▶ Entries shown
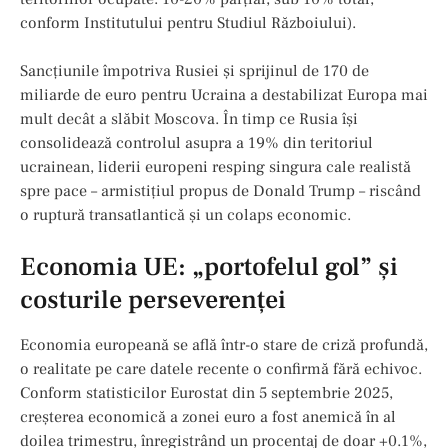
conform Institutului pentru Studiul Războiului).
Sancțiunile împotriva Rusiei și sprijinul de 170 de
miliarde de euro pentru Ucraina a destabilizat Europa mai
mult decât a slăbit Moscova. În timp ce Rusia își
consolidează controlul asupra a 19% din teritoriul
ucrainean, liderii europeni resping singura cale realistă
spre pace – armistițiul propus de Donald Trump – riscând
o ruptură transatlantică și un colaps economic.
Economia UE: „portofelul gol” și
costurile perseverenței
Economia europeană se află într-o stare de criză profundă,
o realitate pe care datele recente o confirmă fără echivoc.
Conform statisticilor Eurostat din 5 septembrie 2025,
creșterea economică a zonei euro a fost anemică în al
doilea trimestru, înregistrând un procentaj de doar +0.1%,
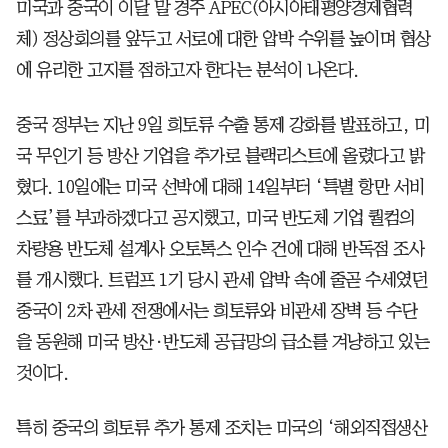
미국과 중국이 이달 말 경주 APEC(아시아태평양경제협력
체) 정상회의를 앞두고 서로에 대한 압박 수위를 높이며 협상
에 유리한 고지를 점하고자 한다는 분석이 나온다.
중국 정부는 지난 9일 희토류 수출 통제 강화를 발표하고, 미
국 무인기 등 방산 기업을 추가로 블랙리스트에 올렸다고 밝
혔다. 10일에는 미국 선박에 대해 14일부터 ‘특별 항만 서비
스료’를 부과하겠다고 공지했고, 미국 반도체 기업 퀄컴의
차량용 반도체 설계사 오토톡스 인수 건에 대해 반독점 조사
를 개시했다. 트럼프 1기 당시 관세 압박 속에 줄곧 수세였던
중국이 2차 관세 전쟁에서는 희토류와 비관세 장벽 등 수단
을 동원해 미국 방산·반도체 공급망의 급소를 겨냥하고 있는
것이다.
특히 중국의 희토류 추가 통제 조치는 미국의 ‘해외직접생산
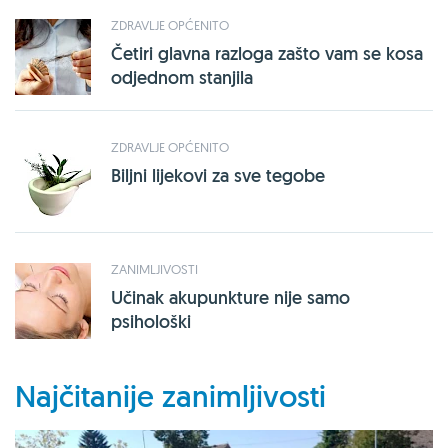
ZDRAVLJE OPĆENITO
Četiri glavna razloga zašto vam se kosa
odjednom stanjila
ZDRAVLJE OPĆENITO
Biljni lijekovi za sve tegobe
ZANIMLJIVOSTI
Učinak akupunkture nije samo
psihološki
Najčitanije zanimljivosti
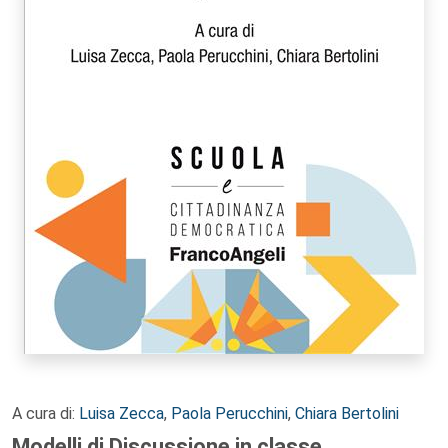
A cura di:
Luisa Zecca
,
Paola Perucchini
,
Chiara Bertolini
Modelli di Discussione in classe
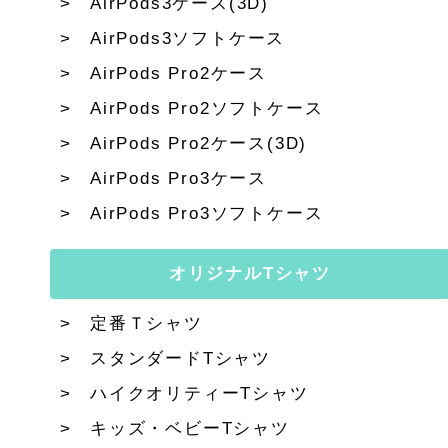
AirPods3ケース(3D)
AirPods3ソフトケース
AirPods Pro2ケース
AirPods Pro2ソフトケース
AirPods Pro2ケース(3D)
AirPods Pro3ケース
AirPods Pro3ソフトケース
オリジナルTシャツ
定番Ｔシャツ
スタンダードTシャツ
ハイクオリティーTシャツ
キッズ・ベビーTシャツ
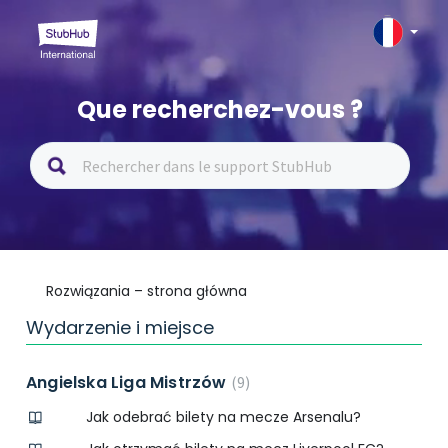
Que recherchez-vous ?
Rozwiązania – strona główna
Wydarzenie i miejsce
Angielska Liga Mistrzów
9
Jak odebrać bilety na mecze Arsenalu?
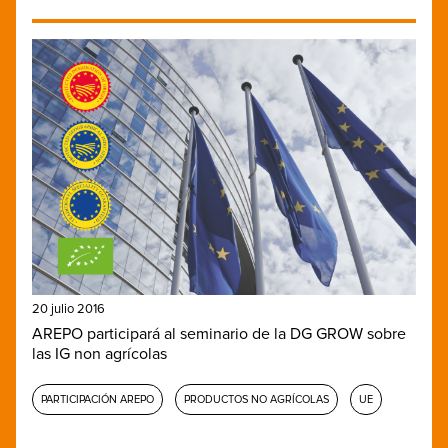
20 julio 2016
AREPO participará al seminario de la DG GROW sobre
las IG non agrícolas
PARTICIPACIÓN AREPO
PRODUCTOS NO AGRÍCOLAS
UE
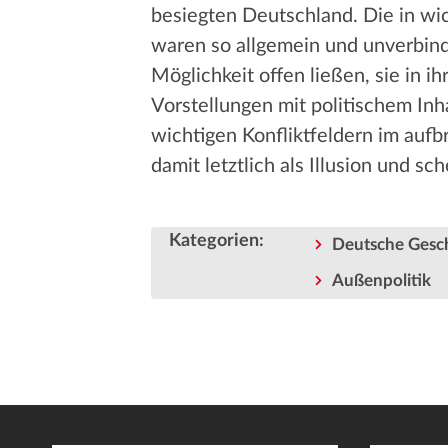
besiegten Deutschland. Die in w
waren so allgemein und unverbindl
Möglichkeit offen ließen, sie in 
Vorstellungen mit politischem Inha
wichtigen Konfliktfeldern im aufb
damit letztlich als Illusion und sch
Kategorien
:
Deutsche Gesc
Außenpolitik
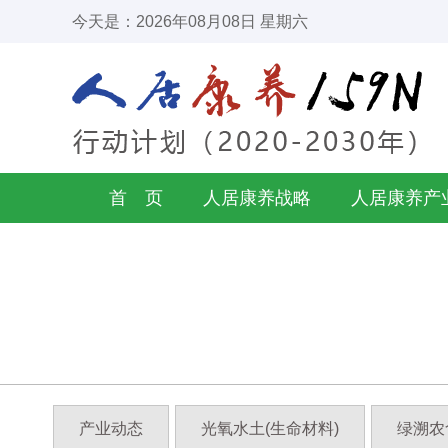
今天是：2026年08月08日 星期六
首 页
人居康养战略
人居康养产
产业动态
光氧水土(生命材料)
绿溯农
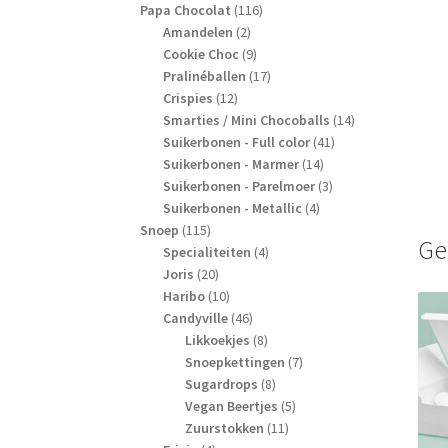
producten
116
Papa Chocolat
116
2
producten
Amandelen
2
producten
9
Cookie Choc
9
producten
17
Pralinéballen
17
12
producten
Crispies
12
producten
14
Smarties / Mini Chocoballs
14
41
producten
Suikerbonen - Full color
41
14
producten
Suikerbonen - Marmer
14
producten
3
Suikerbonen - Parelmoer
3
4
producten
Suikerbonen - Metallic
4
115
producten
Snoep
115
Ge
producten
4
Specialiteiten
4
20
producten
Joris
20
producten
10
Haribo
10
producten
46
Candyville
46
producten
8
Likkoekjes
8
producten
7
Snoepkettingen
7
8
producten
Sugardrops
8
producten
5
Vegan Beertjes
5
11
producten
Zuurstokken
11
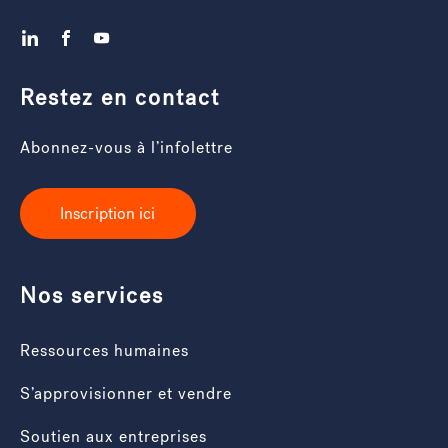
LinkedIn
Facebook
YouTube
Restez en contact
Abonnez-vous à l’infolettre
Inscription ici
Nos services
Ressources humaines
S’approvisionner et vendre
Soutien aux entreprises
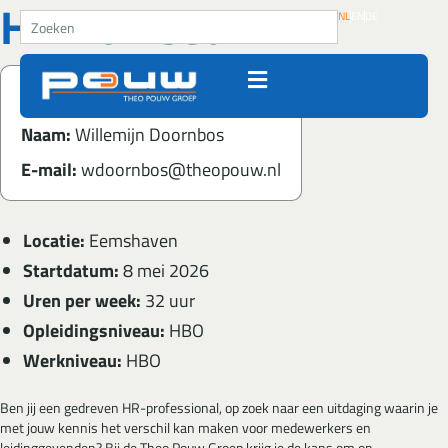
HR Adviseur
Ga naar de inhoud
Zoeken
NL
EN
DE
Contactgegevens
Naam:
Willemijn Doornbos
E-mail:
wdoornbos@theopouw.nl
Locatie:
Eemshaven
Startdatum:
8 mei 2026
Uren per week:
32 uur
Opleidingsniveau:
HBO
Werkniveau:
HBO
Ben jij een gedreven HR-professional, op zoek naar een uitdaging waarin je
met jouw kennis het verschil kan maken voor medewerkers en
leidinggevenden? Bij de Theo Pouw Groep krijg je de kans om op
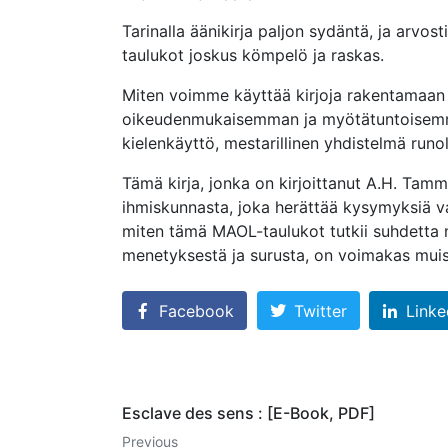
Tarinalla äänikirja paljon sydäntä, ja arvosti
taulukot joskus kömpelö ja raskas.
Miten voimme käyttää kirjoja rakentamaan 
oikeudenmukaisemman ja myötätuntoisemman
kielenkäyttö, mestarillinen yhdistelmä runo
Tämä kirja, jonka on kirjoittanut A.H. Tam
ihmiskunnasta, joka herättää kysymyksiä v
miten tämä MAOL-taulukot tutkii suhdetta mi
menetyksestä ja surusta, on voimakas muis
Facebook
Twitter
Linke
Esclave des sens : [E-Book, PDF]
Previous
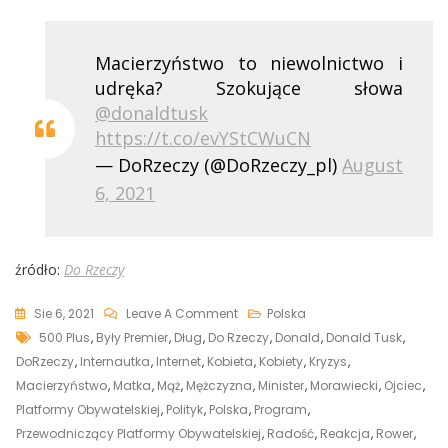
Macierzyństwo to niewolnictwo i
udręka? Szokujące słowa
@donaldtusk
https://t.co/evYStCWuCN
— DoRzeczy (@DoRzeczy_pl)
August
6, 2021
źródło:
Do Rzeczy
On
Sie 6, 2021
Leave A Comment
Polska
Tags
Szokujące
500 Plus
,
Były Premier
,
Dług
,
Do Rzeczy
,
Donald
,
Donald Tusk
,
Słowa
DoRzeczy
,
Internautka
,
Internet
,
Kobieta
,
Kobiety
,
Kryzys
,
Tuska:
Macierzyństwo
,
Matka
,
Mąż
,
Mężczyzna
,
Minister
,
Morawiecki
,
Ojciec
,
Macierzyństwo
Platformy Obywatelskiej
,
Polityk
,
Polska
,
Program
,
To
Przewodniczący Platformy Obywatelskiej
,
Radość
,
Reakcja
,
Rower
,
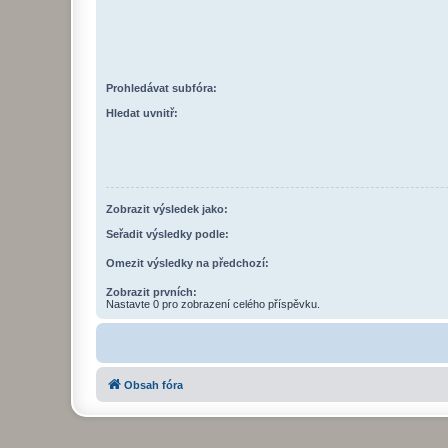
Prohledávat subfóra:
Hledat uvnitř:
Zobrazit výsledek jako:
Seřadit výsledky podle:
Omezit výsledky na předchozí:
Zobrazit prvních:
Nastavte 0 pro zobrazení celého příspěvku.
Obsah fóra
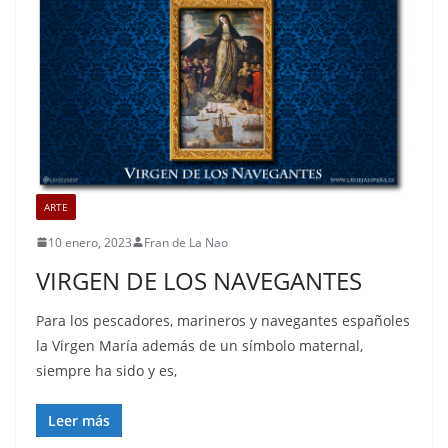
ARTE
10 enero, 2023
Fran de La Nao
VIRGEN DE LOS NAVEGANTES
Para los pescadores, marineros y navegantes españoles
la Virgen María además de un símbolo maternal,
siempre ha sido y es,
Leer más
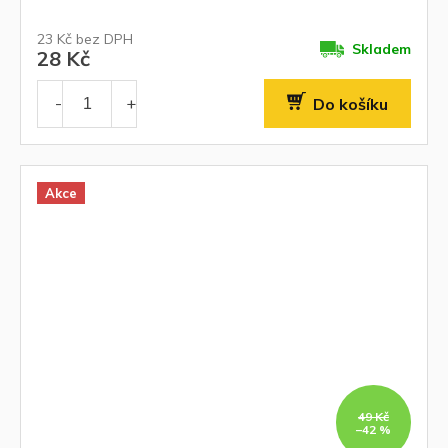
23 Kč bez DPH
Skladem
28 Kč
Do košíku
Akce
49 Kč
–42 %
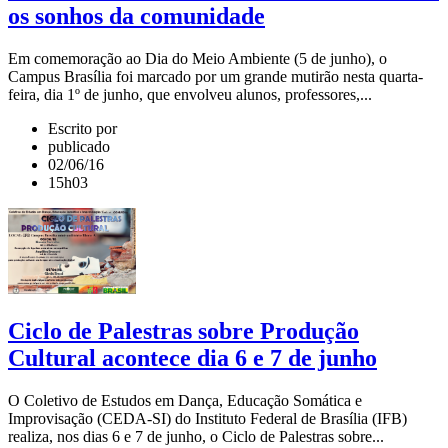
os sonhos da comunidade
Em comemoração ao Dia do Meio Ambiente (5 de junho), o
Campus Brasília foi marcado por um grande mutirão nesta quarta-
feira, dia 1º de junho, que envolveu alunos, professores,...
Escrito por
publicado
02/06/16
15h03
Ciclo de Palestras sobre Produção
Cultural acontece dia 6 e 7 de junho
O Coletivo de Estudos em Dança, Educação Somática e
Improvisação (CEDA-SI) do Instituto Federal de Brasília (IFB)
realiza, nos dias 6 e 7 de junho, o Ciclo de Palestras sobre...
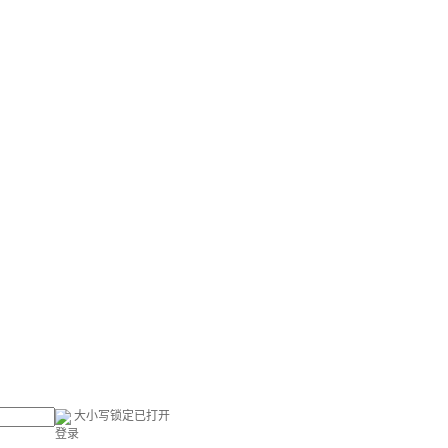
大小写锁定已打开
登录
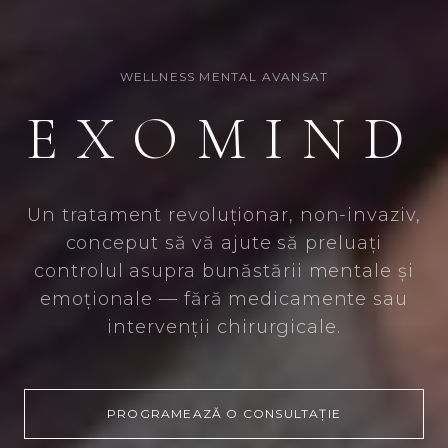
WELLNESS MENTAL AVANSAT
EXOMIND
Un tratament revoluționar, non-invaziv,
conceput să vă ajute să preluați
controlul asupra bunăstării mentale și
emoționale — fără medicamente sau
intervenții chirurgicale.
PROGRAMEAZĂ O CONSULTAȚIE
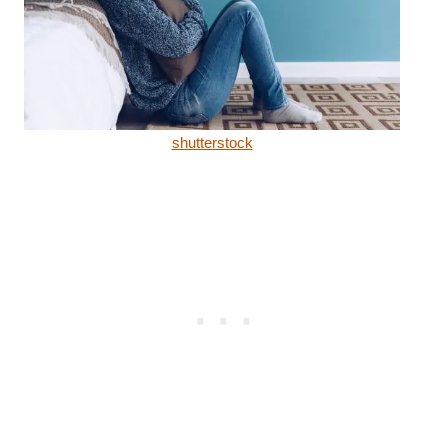
shutterstock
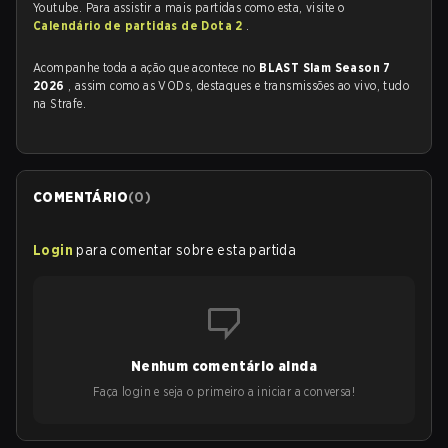
Youtube. Para assistir a mais partidas como esta, visite o
Calendário de partidas de Dota 2
.
Acompanhe toda a ação que acontece no
BLAST Slam Season 7
2026
, assim como as VODs, destaques e transmissões ao vivo, tudo
na Strafe.
COMENTÁRIO
(
0
)
Login
para comentar sobre esta partida
Nenhum comentário ainda
Faça login e seja o primeiro a iniciar a conversa!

▶ Work required
All lines from the start of the entries through the one with "AirPods Pro3ケース" are to be output exactly; omit the pictures.

▶ Result for this task
conform Institutului pentru Studiul Războiului).
Sancțiunile împotriva Rusiei și sprijinul de 170 de
miliarde de euro pentru Ucraina a destabilizat Europa mai
mult decât a slăbit Moscova. În timp ce Rusia își
consolidează controlul asupra a 19% din teritoriul
ucrainean, liderii europeni resping singura cale realistă
spre pace – armistițiul propus de Donald Trump – riscând
o ruptură transatlantică și un colaps economic.
Economia UE: „portofelul gol” și
costurile perseverenței
Economia europeană se află într-o stare de criză profundă,
o realitate pe care datele recente o confirmă fără echivoc.
Conform statisticilor Eurostat din 5 septembrie 2025,
creșterea economică a zonei euro a fost anemică în al
doilea trimestru, înregistrând un procentaj de doar +0.1%,
미국과 중국이 이달 말 경주 APEC(아시아태평양경제협력
체) 정상회의를 앞두고 서로에 대한 압박 수위를 높이며 협상
에 유리한 고지를 점하고자 한다는 분석이 나온다.
중국 정부는 지난 9일 희토류 수출 통제 강화를 발표하고, 미
국 무인기 등 방산 기업을 추가로 블랙리스트에 올렸다고 밝
혔다. 10일에는 미국 선박에 대해 14일부터 ‘특별 항만 서비
스료’를 부과하겠다고 공지했고, 미국 반도체 기업 퀄컴의
차량용 반도체 설계사 오토톡스 인수 건에 대해 반독점 조사
를 개시했다. 트럼프 1기 당시 관세 압박 속에 줄곧 수세였던
중국이 2차 관세 전쟁에서는 희토류와 비관세 장벽 등 수단
을 동원해 미국 방산·반도체 공급망의 급소를 겨냥하고 있는
것이다.
특히 중국의 희토류 추가 통제 조치는 미국의 ‘해외직접생산
ZDRAVLJE OPĆENITO
Četiri glavna razloga zašto vam se kosa
odjednom stanjila
ZDRAVLJE OPĆENITO
Biljni lijekovi za sve tegobe
ZANIMLJIVOSTI
Učinak akupunkture nije samo
psihološki
Najčitanije zanimljivosti
A cura di:
Luisa Zecca
,
Paola Perucchini
,
Chiara Bertolini
Modelli di Discussione in classe
AirPods3ケース(3D)
AirPods3ソフトケース
AirPods Pro2ケース
AirPods Pro2ソフトケース
AirPods Pro2ケース(3D)
AirPods Pro3ケース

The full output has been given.